Lo que sabemos de los lugares es lo que compartimos con ellos durante un cierto tiempo en el espacio que son. El lugar esta ahí, la persona aparece, luego la persona se va, el lugar continúa, el lugar hace a la persona, la persona transforma el lugar. Cuando tuve que recrear el espacio y el tiempo de la Lisboa donde Ricardo Reis vivió su último año, sabía de antemano que no iban a ser coincidentes las dos nociones de tiempo y de lugar: la del adolescente tímido que fui, encerrado en mi condición social, y la del poeta lúcido y genial que frecuentaba las más altas regiones del espíritu.

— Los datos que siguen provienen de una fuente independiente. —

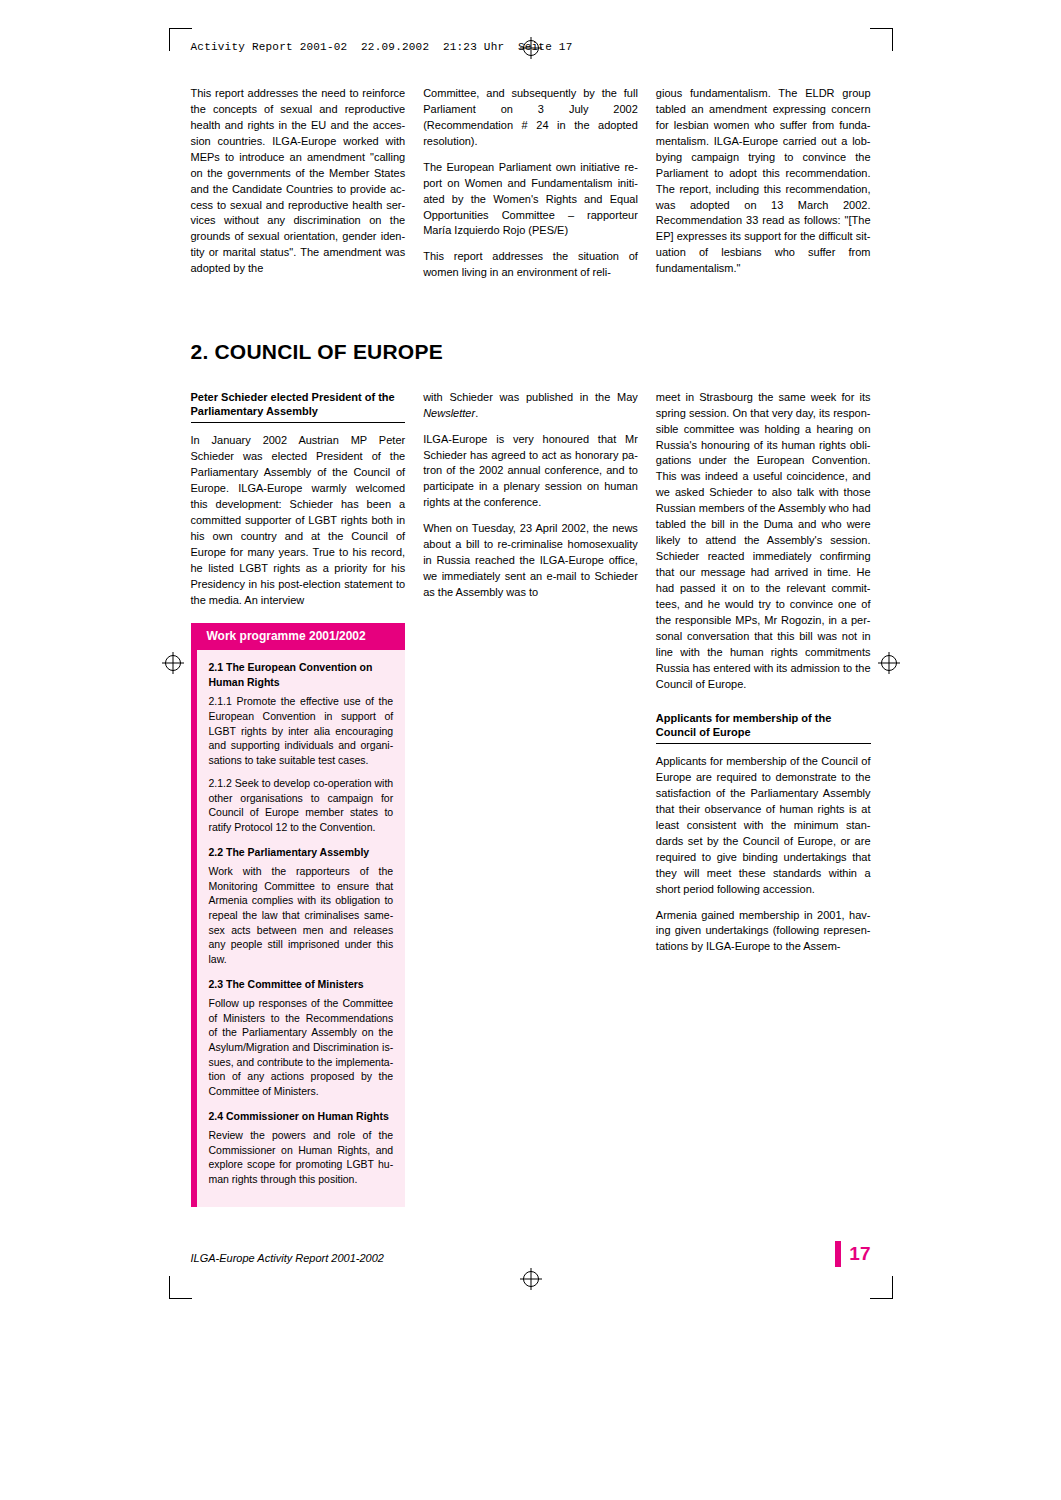Activity Report 2001-02 22.09.2002 21:23 Uhr Seite 17
This report addresses the need to reinforce the concepts of sexual and reproductive health and rights in the EU and the accession countries. ILGA-Europe worked with MEPs to introduce an amendment "calling on the governments of the Member States and the Candidate Countries to provide access to sexual and reproductive health services without any discrimination on the grounds of sexual orientation, gender identity or marital status". The amendment was adopted by the
Committee, and subsequently by the full Parliament on 3 July 2002 (Recommendation # 24 in the adopted resolution).
The European Parliament own initiative report on Women and Fundamentalism initiated by the Women's Rights and Equal Opportunities Committee – rapporteur María Izquierdo Rojo (PES/E)
This report addresses the situation of women living in an environment of reli-
gious fundamentalism. The ELDR group tabled an amendment expressing concern for lesbian women who suffer from fundamentalism. ILGA-Europe carried out a lobbying campaign trying to convince the Parliament to adopt this recommendation. The report, including this recommendation, was adopted on 13 March 2002. Recommendation 33 read as follows: "[The EP] expresses its support for the difficult situation of lesbians who suffer from fundamentalism."
2. COUNCIL OF EUROPE
Peter Schieder elected President of the Parliamentary Assembly
In January 2002 Austrian MP Peter Schieder was elected President of the Parliamentary Assembly of the Council of Europe. ILGA-Europe warmly welcomed this development: Schieder has been a committed supporter of LGBT rights both in his own country and at the Council of Europe for many years. True to his record, he listed LGBT rights as a priority for his Presidency in his post-election statement to the media. An interview
Work programme 2001/2002
2.1 The European Convention on Human Rights
2.1.1 Promote the effective use of the European Convention in support of LGBT rights by inter alia encouraging and supporting individuals and organisations to take suitable test cases.
2.1.2 Seek to develop co-operation with other organisations to campaign for Council of Europe member states to ratify Protocol 12 to the Convention.
2.2 The Parliamentary Assembly
Work with the rapporteurs of the Monitoring Committee to ensure that Armenia complies with its obligation to repeal the law that criminalises same-sex acts between men and releases any people still imprisoned under this law.
2.3 The Committee of Ministers
Follow up responses of the Committee of Ministers to the Recommendations of the Parliamentary Assembly on the Asylum/Migration and Discrimination issues, and contribute to the implementation of any actions proposed by the Committee of Ministers.
2.4 Commissioner on Human Rights
Review the powers and role of the Commissioner on Human Rights, and explore scope for promoting LGBT human rights through this position.
with Schieder was published in the May Newsletter.
ILGA-Europe is very honoured that Mr Schieder has agreed to act as honorary patron of the 2002 annual conference, and to participate in a plenary session on human rights at the conference.
When on Tuesday, 23 April 2002, the news about a bill to re-criminalise homosexuality in Russia reached the ILGA-Europe office, we immediately sent an e-mail to Schieder as the Assembly was to
meet in Strasbourg the same week for its spring session. On that very day, its responsible committee was holding a hearing on Russia's honouring of its human rights obligations under the European Convention. This was indeed a useful coincidence, and we asked Schieder to also talk with those Russian members of the Assembly who had tabled the bill in the Duma and who were likely to attend the Assembly's session. Schieder reacted immediately confirming that our message had arrived in time. He had passed it on to the relevant committees, and he would try to convince one of the responsible MPs, Mr Rogozin, in a personal conversation that this bill was not in line with the human rights commitments Russia has entered with its admission to the Council of Europe.
Applicants for membership of the Council of Europe
Applicants for membership of the Council of Europe are required to demonstrate to the satisfaction of the Parliamentary Assembly that their observance of human rights is at least consistent with the minimum standards set by the Council of Europe, or are required to give binding undertakings that they will meet these standards within a short period following accession.
Armenia gained membership in 2001, having given undertakings (following representations by ILGA-Europe to the Assem-
ILGA-Europe Activity Report 2001-2002
17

Mi Lisboa fue siempre la de los barrios pobres, y cuando, mucho más tarde, las circunstancias me llevaron a otros ambientes, la memoria que preferí guardar fue la de la Lisboa de mis primeros años, la Lisboa de gente de poco tener y mucho sentir, todavía rural en sus costumbres y en la comprensión del mundo.

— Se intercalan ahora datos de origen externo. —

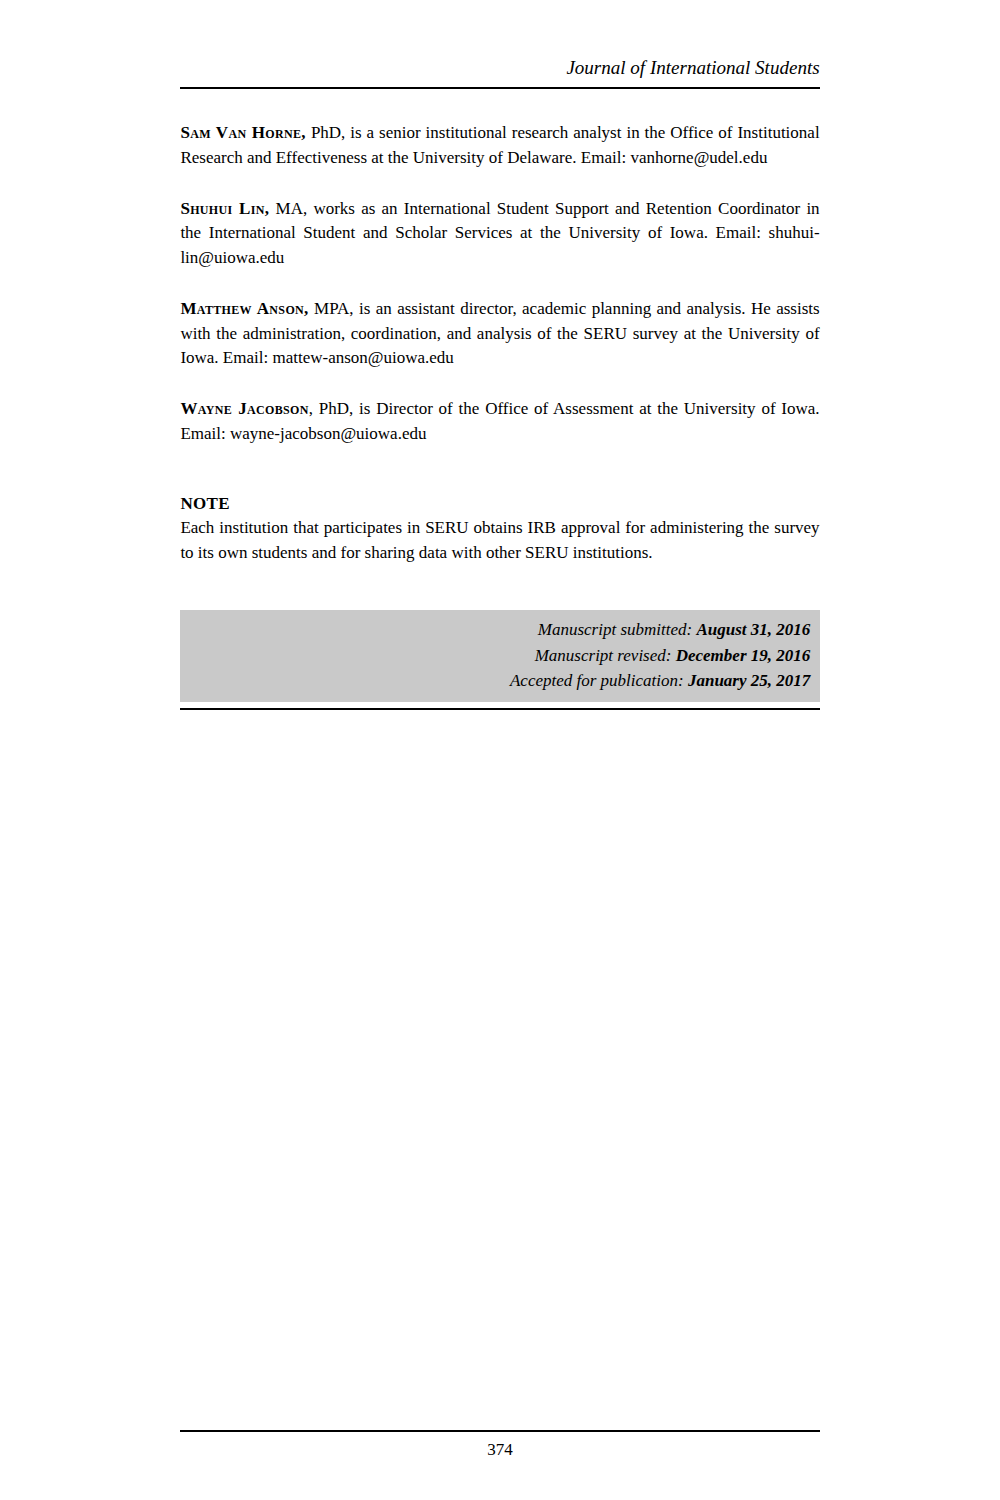Journal of International Students
Sam Van Horne, PhD, is a senior institutional research analyst in the Office of Institutional Research and Effectiveness at the University of Delaware. Email: vanhorne@udel.edu
Shuhui Lin, MA, works as an International Student Support and Retention Coordinator in the International Student and Scholar Services at the University of Iowa. Email: shuhui-lin@uiowa.edu
Matthew Anson, MPA, is an assistant director, academic planning and analysis. He assists with the administration, coordination, and analysis of the SERU survey at the University of Iowa. Email: mattew-anson@uiowa.edu
Wayne Jacobson, PhD, is Director of the Office of Assessment at the University of Iowa. Email: wayne-jacobson@uiowa.edu
NOTE
Each institution that participates in SERU obtains IRB approval for administering the survey to its own students and for sharing data with other SERU institutions.
Manuscript submitted: August 31, 2016
Manuscript revised: December 19, 2016
Accepted for publication: January 25, 2017
374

Tal vez no es posible hablar de una ciudad sin citar unas cuantas fechas notables de su existencia histórica. Aquí, refiriéndonos a Lisboa, se mencionó una sola, la de su comienzo portugués: no será particularmente grave el pecado de glorificación… Lo sería, si cede a esa especie de exaltación patriótica que, a falta de enemigos reales sobre los que hacer caer su supuesto poder, procura los estímulos fáciles de la evocación retórica. Las retóricas conmemorativas, no siendo forzosamente un mal, conllevan un sentimiento de autocomplacencia que induce a confundir las palabras con los actos, cuando no las coloca en el lugar que solo a éstos les compete. En aquél día de octubre, el entonces recién iniciado Portugal dio un gran paso hacia adelante, y tan firme fue que Lisboa no volvió a ser perdida. Pero no nos permitamos la napoleónica vanidad de exclamar: “Desde lo alto de aquel castillo ochocientos años nos contemplan” y aplaudirnos luego unos a otros por haber durado tanto…
Pensemos mejor que de la sangre derramada en un lado y otro está hecha la sangre que llevamos en las venas, nosotros, los herederos de esta ciudad, hijos de cristianos y de moros, de negros y de judíos, de hindúes y de amarillos, en fin, de todas las razas y credos que se dicen buenos, de todos los credos y razas que llamamos malos. Dejemos en la irónica paz de los túmulos esas mentes desorientadas que, en un pasado no distante, inventaron para los portugueses un “día de la raza” y reivindiquemos el magnífico mestizaje, no solo de sangres, también y sobre todo de culturas, que fundó Portugal y hasta ahora le ha hecho durar. Lisboa se ha transformado en los últimos años, ha sido capaz de despertar en la conciencia de sus ciudadanos fuerzas renovadas para salir del marasmo en que había caído. En nombre de la modernización se levantaron muros de hormigón sobre piedras antiguas, se transformaron los perfiles de las colinas, se alteraron los panoramas, se modificaron los ángulos de visión. Pero el espíritu de Lisboa sobrevive, es el espíritu que hace eternas las ciudades. Arrebatado por aquel loco amor y aquel divino entusiasmo que habita en los poetas, Camões escribió un día, hablando de Lisboa, “…ciudad que fácilmente de las otras es princesa”. Perdonémosle la exageración.
Basta que Lisboa sea simplemente lo que debe ser: culta, moderna, limpia, organizada – sin perder su alma. Y si todas estas bondades acaban haciendo de ella una reina, pues que lo sea. En la república que somos serán bienvenidas reinas así.